Friday 17 April 1668

(Friday). Called up by Balty’s coming, who gives me a good account of his voyage, and pleases me well, and I hope hath got something. This morning paid the Royall Society, 1l. 6s.
and so to the office all the morning. At noon home to dinner with my people, and there much pretty discourse of Balty’s. So by coach to White Hall: the coachman on Ludgate Hill ‘lighted, and beat a fellow with a sword, 2s. 6d.
Did little business with the Duke of York. Hear that the House is upon the business of Harman, who, they say, takes all on himself. Thence, with Brouncker, to the King’s house, and saw “The Surprizall,” where base singing, only Knepp, who come, after her song in the clouds, to me in the pit, and there, oranges, 2s.
After the play, she, and I, and Rolt, by coach, 6s. 6d.
to Kensington, and there to the Grotto, and had admirable pleasure with their singing, and fine ladies listening to us: with infinite pleasure, I enjoyed myself: so to the tavern there, and did spend 16s. 6d.
and the gardener 2s.
Mighty merry, and sang all the way to the town, a most pleasant evening, moonshine, and set them at her house in Covent Garden, and I home and to bed.

12 Annotations

Terry Foreman  •  Link

The 1l. 6s. went to the Royal Society, whose fellows, L&M note, paid 1s. weekly "towards the defraying of occasional charges." (Birch's History of the RS, i.237).

Terry Foreman  •  Link

"Hear the the House is upon the business of Harman, who, they say, takes all on himself"

[ Commons examined Sir John Harman, Capt. Cox, Mr. Brouncker, et al., in relation to the miscarriage in slacking sail, and not pursuing the Dutch Fleet after the Battle of Lowescroft in 1665 ]

See Commons Journal - Friday, April 17.
Miscarriages of the War.

and Grey's Debates

Christopher Squire  •  Link

’ . . and there much pretty discourse of Balty’s . . ’

‘pretty, adj., n., and int. Etym:  < prat n.1 + -y suffix1. Compare Dutch prettig...
A. adj.
 1. . . b. Cleverly or elegantly made or done; ingenious, artful, well-conceived.
. . 1671    tr. J. de Palafox Conq. China vi. 119   The King‥at last thought of a very pretty way to suppress him, and this was by a stratagem.
1707    J. Mortimer Whole Art Husbandry (1721) I. 84   They have in Kent a pretty way of saving of Labour in the digging of Chalk.

. . 3. Used as a general term of admiration or appreciation.
. .  b. Of a thing or action: fine, pleasing, commendable, etc.; proper, appropriate, or polite.
. . 1667    S. Pepys Diary 1 Sept. (1974) VIII. 412   It is pretty to see how strange everybody looks.’ [OED]

language hat  •  Link

Yes, one would like to know more about that incident.

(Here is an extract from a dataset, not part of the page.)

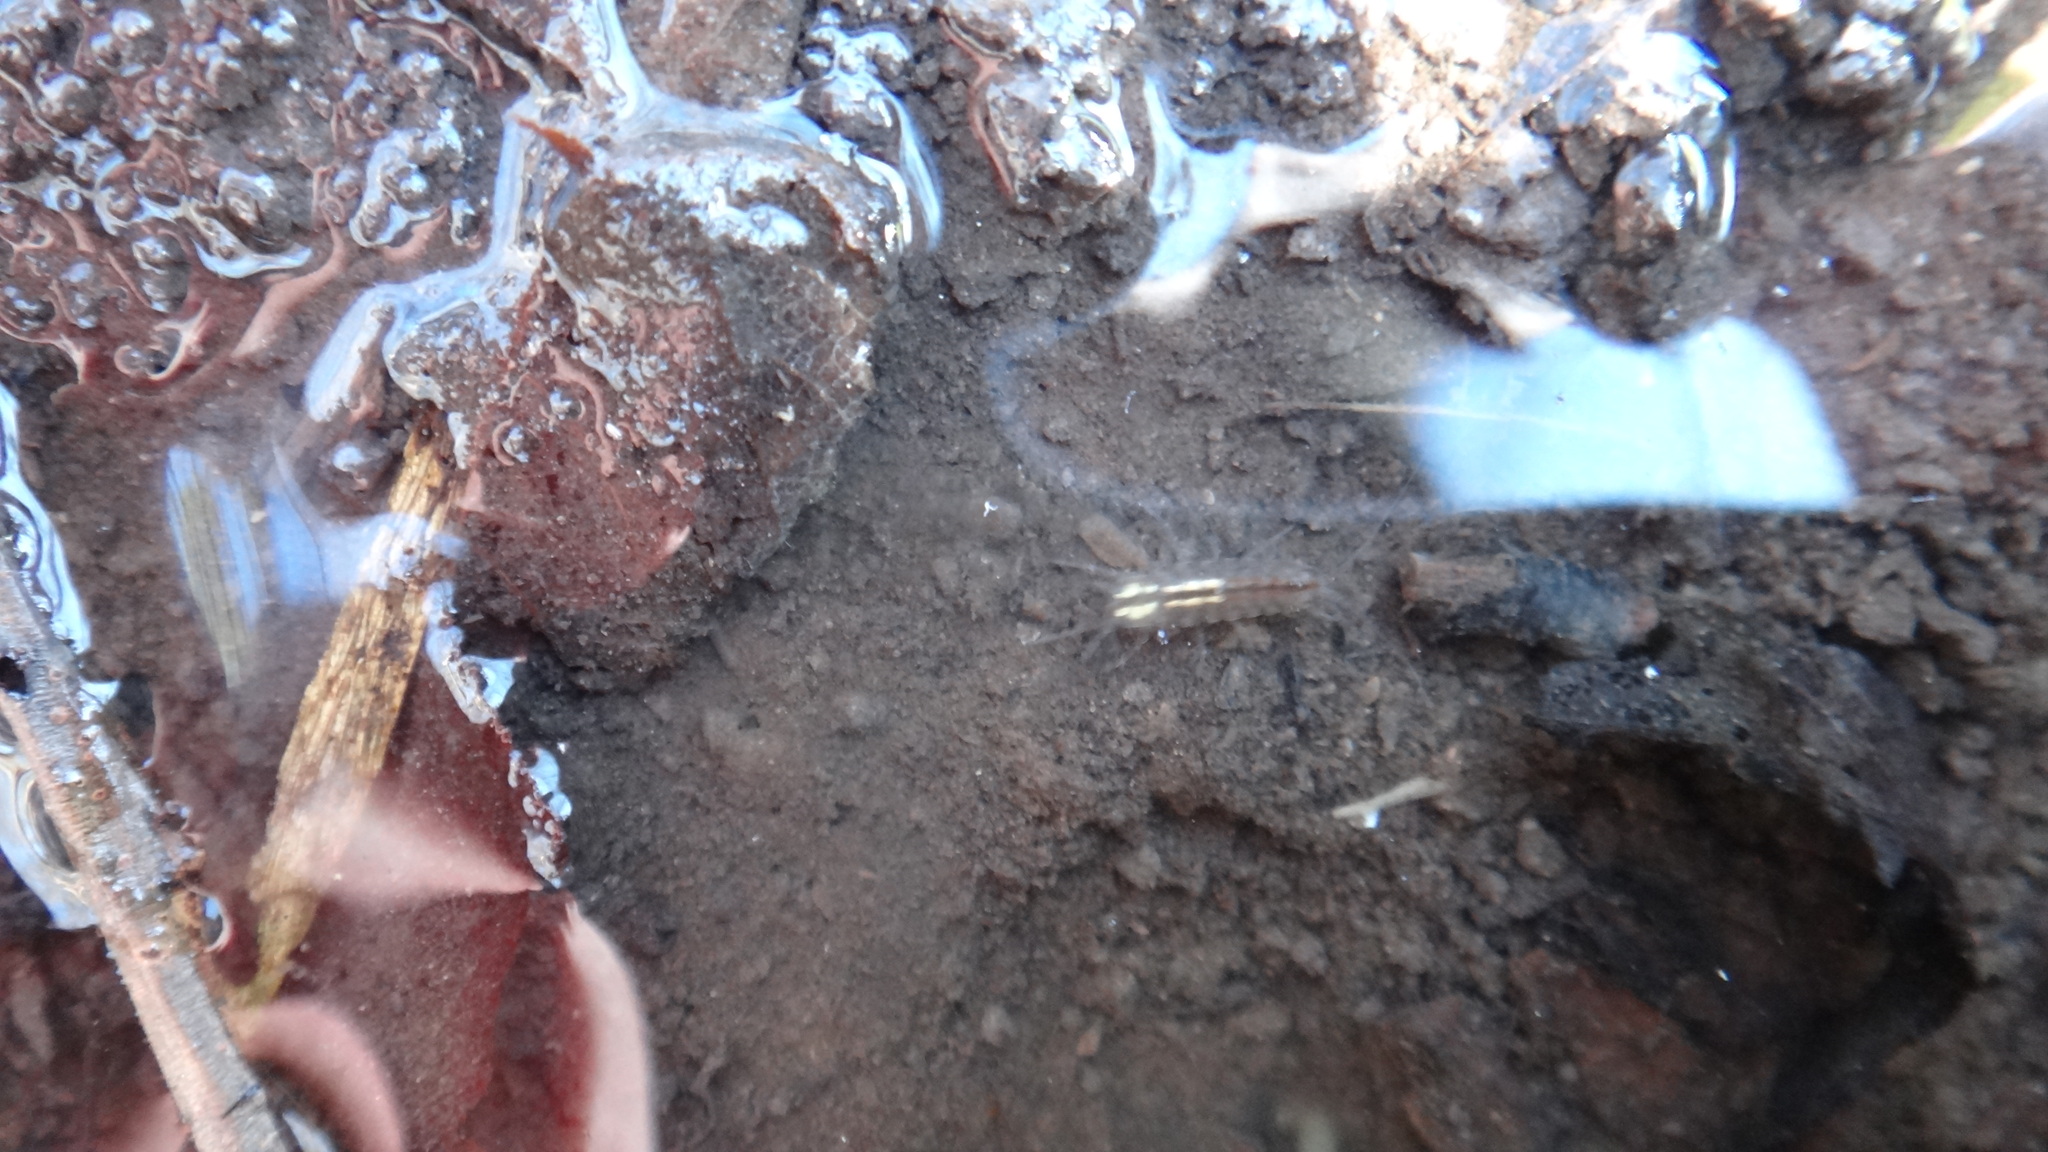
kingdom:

Did the fellow bellow an unforgivable insult, was he caught in flagrante delicto, or did the coachman simply not like his face?

Alan Kerr  •  Link

“the coachman on Ludgate Hill ‘lighted, and beat a fellow with a sword”
In fact, one of the joys of English is that it seems to make equal sense for the coachman or the "fellow" to have had the sword.

Terry Foreman  •  Link

A review of entries noting Pepys's passages over Ludgate Hill by coach show traffic often "jammed" there, so incidents can and have happened.

Mary  •  Link

Ludgate Hill has proved (and still proves) a steep and difficult stretch of road for horses to manage. In very recent times the prospect of negotiating this hill with (State) carriage and horses has caused problems and head-scratching.

Terry Foreman  •  Link

Finally, *Ludgate Hill: past and present : a narrative concerning the people, places ...* By Sir William Purdie Treloar (bart.) 2nd ed. 1881
[book w/ plates devoted to getting the streets widened]

Ivan  •  Link

Mr Pepys, Captain Rolt, and Knepp certainly enjoyed themselves in the tavern and our hero appears to have spent sixteen shillings and sixpence on drink. A considerable sum. I hope the others bought their rounds!